Saved entries:

* * * * * * * * *

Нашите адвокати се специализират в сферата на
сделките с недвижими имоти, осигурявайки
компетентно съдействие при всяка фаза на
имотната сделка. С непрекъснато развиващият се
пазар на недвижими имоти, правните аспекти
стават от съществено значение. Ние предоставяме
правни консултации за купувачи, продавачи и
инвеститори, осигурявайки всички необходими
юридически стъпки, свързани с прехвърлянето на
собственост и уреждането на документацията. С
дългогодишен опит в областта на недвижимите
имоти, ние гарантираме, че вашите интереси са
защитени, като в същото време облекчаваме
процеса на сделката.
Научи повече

* * * * * * * * *

§ WHAT IS EXPECTED: Restate the whole set of entries exactly.

§ RESPONSE TO THIS EXERCISE:
Нашите адвокати се специализират в сферата на
сделките с недвижими имоти, осигурявайки
компетентно съдействие при всяка фаза на
имотната сделка. С непрекъснато развиващият се
пазар на недвижими имоти, правните аспекти
стават от съществено значение. Ние предоставяме
правни консултации за купувачи, продавачи и
инвеститори, осигурявайки всички необходими
юридически стъпки, свързани с прехвърлянето на
собственост и уреждането на документацията. С
дългогодишен опит в областта на недвижимите
имоти, ние гарантираме, че вашите интереси са
защитени, като в същото време облекчаваме
процеса на сделката.
Научи повече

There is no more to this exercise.